October, 2014 / Author:

My family has never been one for family gatherings. My father’s family yes, but my parents specifically, not at all. I think we spent most of my childhood trying to figure out how to avoid going to the family gatherings rather than actually going.

Thanksgiving is no exception. Today D and I are on our own. My mom chose to want to go out for lunch, which was several hours ago and we were pointedly not invited. Welcome to my family.

Seeing as it’s a beautiful day, D and I did our house cleaning (it was bloody scary after having five preschool kids in here), and went outside, went to the store for a treat… now I’m hoping he goes to sleep, but somehow really doubt it considering he’s trying to sing the Littlest Hobo theme song. I have no idea why he’s decided that’s his new favorite song, but I’m pretty sure we’ve listened to it enough times I could sing it… But anyways, it’s just D and I on this Thanksgiving.

It’s been like this the last couple of Christmases as well. Mom would say that she was making dinner and then it wouldn’t happen, or I’d offer and she’d say don’t bother, and again it would be D and I alone. Sure we’d have Christmas morning with them and my brother (I live in my parent’s yard, so we aren’t far) and open presents, etc… but when it comes to actually a sit down dinner with the family, last year D and I had pizza on our own.

This used to drive me crazy and in some ways still does. I would like D to actually know what a family is like. Okay, I should rephrase that—I would like D to know what it means to have family traditions like I used to have.

I feel like he’s missing out on these holidays. He’s never really had a birthday party—not that we could do much of one because crowds are a major issue for him, but all the same, he’s never really had a true birthday party. I tried last year and was told by my family that there was no point, he wouldn’t remember it anyways. I still think he would have. So again, it was just me and D.

I shouldn’t complain, it’s not that I come from a terrible family. I’m very lucky actually, they have been, and continue to be, a tremendous help. I just wish that D would have more of a family, I suppose. I would like him to know what it means to have his birthday celebrated, to be at a Christmas or a Thanksgiving dinner that is more than just us two.
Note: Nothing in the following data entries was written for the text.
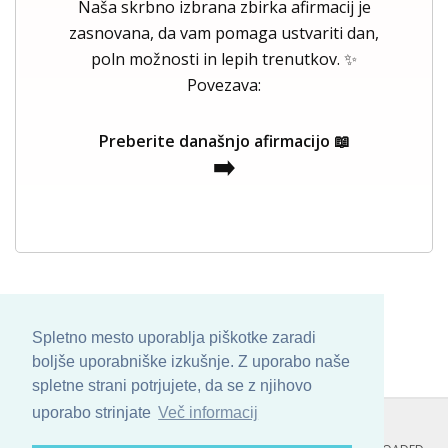
Naša skrbno izbrana zbirka afirmacij je
zasnovana, da vam pomaga ustvariti dan,
poln možnosti in lepih trenutkov. ✨
Povezava:
Preberite današnjo afirmacijo 📖
➡️
Spletno mesto uporablja piškotke zaradi
boljše uporabniške izkušnje. Z uporabo naše
spletne strani potrjujete, da se z njihovo
uporabo strinjate
Več informacij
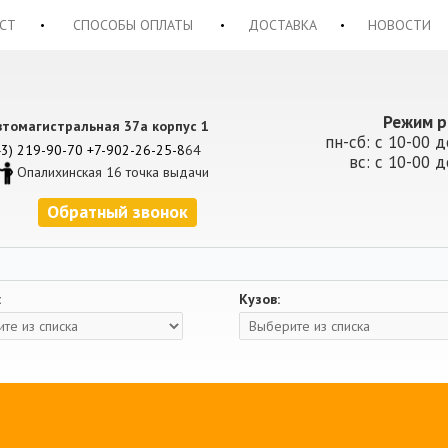
СТ
СПОСОБЫ ОПЛАТЫ
ДОСТАВКА
НОВОСТИ
Режим р
втомагистральная 37а корпус 1
пн-сб: с 10-00 д
43) 219-90-70
+7-902-26-25-8
64
вс: с 10-00 д
Опалихинская 16 точка выдачи
Обратный звонок
:
Кузов:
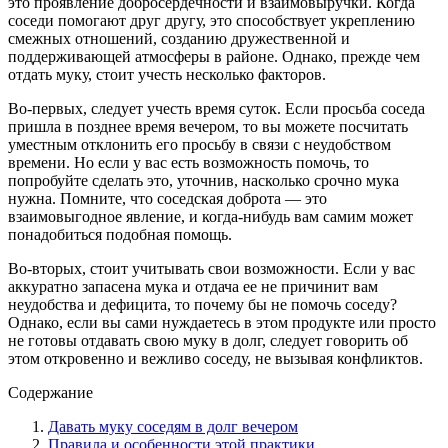
это проявление добросердечности и взаимовыручки. Когда
соседи помогают друг другу, это способствует укреплению
смежных отношений, созданию дружественной и
поддерживающей атмосферы в районе. Однако, прежде чем
отдать муку, стоит учесть несколько факторов.
Во-первых, следует учесть время суток. Если просьба соседа
пришла в позднее время вечером, то вы можете посчитать
уместным отклонить его просьбу в связи с неудобством
времени. Но если у вас есть возможность помочь, то
попробуйте сделать это, уточнив, насколько срочно мука
нужна. Помните, что соседская доброта — это
взаимовыгодное явление, и когда-нибудь вам самим может
понадобиться подобная помощь.
Во-вторых, стоит учитывать свои возможности. Если у вас
аккуратно запасена мука и отдача ее не причинит вам
неудобства и дефицита, то почему бы не помочь соседу?
Однако, если вы сами нуждаетесь в этом продукте или просто
не готовы отдавать свою муку в долг, следует говорить об
этом откровенно и вежливо соседу, не вызывая конфликтов.
Содержание
Давать муку соседям в долг вечером
Правила и особенности этой практики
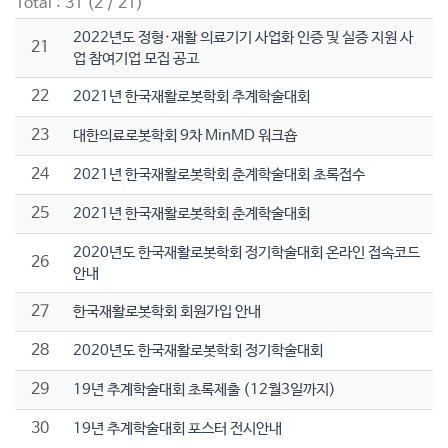
Total : 31 (2 / 21)
2022년도 정형·재활 의료기기 사업화 인증 및 실증 지원 사
21
업 참여기업 모집 공고
22
2021년 한국재활로봇학회 추계학술대회
23
대한의료로봇학회 9차 MinMD 워크숍
24
2021년 한국재활로봇학회 춘계학술대회 초록접수
25
2021년 한국재활로봇학회 춘계학술대회
2020년도 한국재활로봇학회 정기학술대회 온라인 접속코드
26
안내
27
한국재활로봇학회 회원가입 안내
28
2020년도 한국재활로봇학회 정기학술대회
29
19년 추계학술대회 초록제출 (12월3일까지)
30
19년 추계학술대회 포스터 전시안내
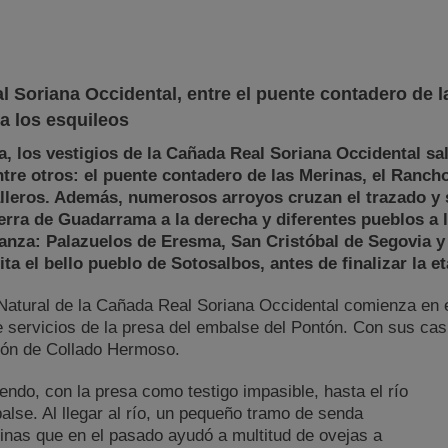
l Soriana Occidental, entre el puente contadero de l
a los esquileos
pa, los vestigios de la Cañada Real Soriana Occidental sa
entre otros: el puente contadero de las Merinas, el Ranch
leros. Además, numerosos arroyos cruzan el trazado y
ierra de Guadarrama a la derecha y diferentes pueblos a l
anza: Palazuelos de Eresma, San Cristóbal de Segovia y 
sita el bello pueblo de Sotosalbos, antes de finalizar la
Natural de la Cañada Real Soriana Occidental comienza en el
 de servicios de la presa del embalse del Pontón. Con sus cas
ción de Collado Hermoso.
ndo, con la presa como testigo impasible, hasta el río
lse. Al llegar al río, un pequeño tramo de senda
inas que en el pasado ayudó a multitud de ovejas a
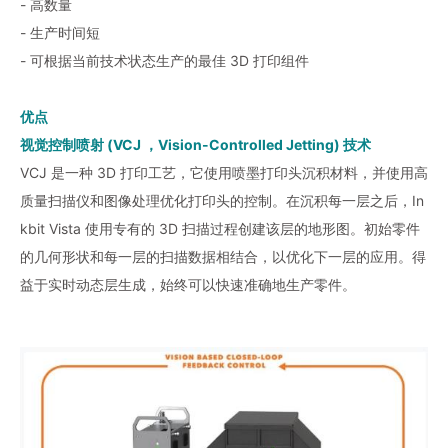
- 高数量
- 生产时间短
- 可根据当前技术状态生产的最佳 3D 打印组件
优点
视觉控制喷射 (VCJ ，Vision-Controlled Jetting) 技术
VCJ 是一种 3D 打印工艺，它使用喷墨打印头沉积材料，并使用高
质量扫描仪和图像处理优化打印头的控制。在沉积每一层之后，In
kbit Vista 使用专有的 3D 扫描过程创建该层的地形图。初始零件
的几何形状和每一层的扫描数据相结合，以优化下一层的应用。得
益于实时动态层生成，始终可以快速准确地生产零件。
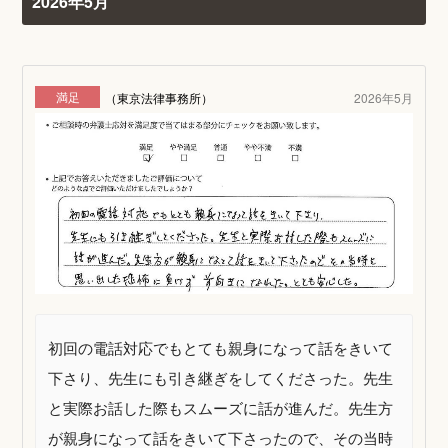
2026年5月
満足
（東京法律事務所）
2026年5月
初回の電話対応でもとても親身になって話をきいて
下さり、先生にも引き継ぎをしてくださった。先生
と実際お話した際もスムーズに話が進んだ。先生方
が親身になって話をきいて下さったので、その当時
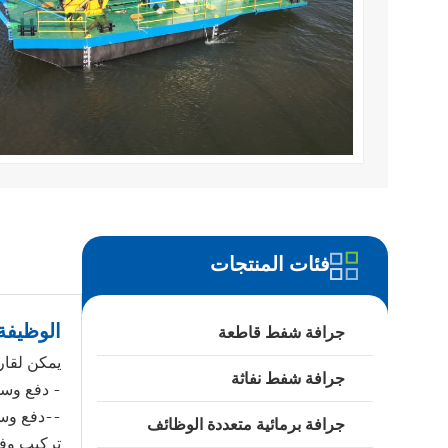
فئات المنتجات
تفاصيل 
الوظيفة
جرافة شفط قاطعة
يمكن لقارب
جرافة شفط نفاثة
- دفع وسح
--دفع وس
جرافة برمائية متعددة الوظائف
تركيب وفك 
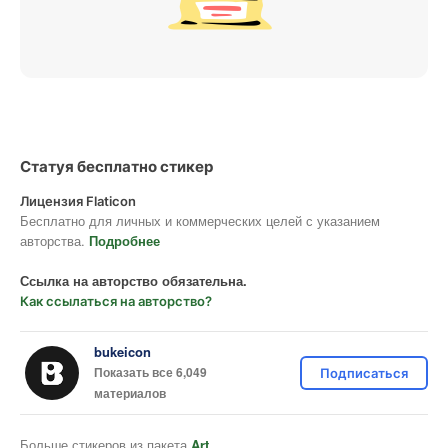
Статуя бесплатно стикер
Лицензия Flaticon
Бесплатно для личных и коммерческих целей с указанием
авторства.
Подробнее
Ссылка на авторство обязательна.
Как ссылаться на авторство?
bukeicon
Показать все 6,049
Подписаться
материалов
Больше стикеров из пакета
Art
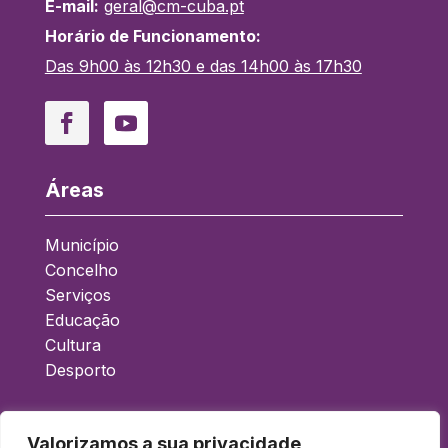
E-mail:
geral@cm-cuba.pt
Horário de Funcionamento:
Das 9h00 às 12h30 e das 14h00 às 17h30
Facebook
YouTube
Áreas
Município
Concelho
Serviços
Educação
Cultura
Desporto
Acessos Rápidos
Valorizamos a sua privacidade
I feel really blessed that I have such an awesome little boy and we are totally inseperable, but it would be so good for him to have the others that he loves around too. He deserves to know what a holiday is, even when he doesn’t understand what a holiday is.

But for today, it’s another holiday that he and I will share. It may even be pizza for supper again, or soup. He likes soup. And instead of being upset that it’s just us, we are going to celebrate that we are safe, warm and in a clean house. We might even watch the Wiggles again.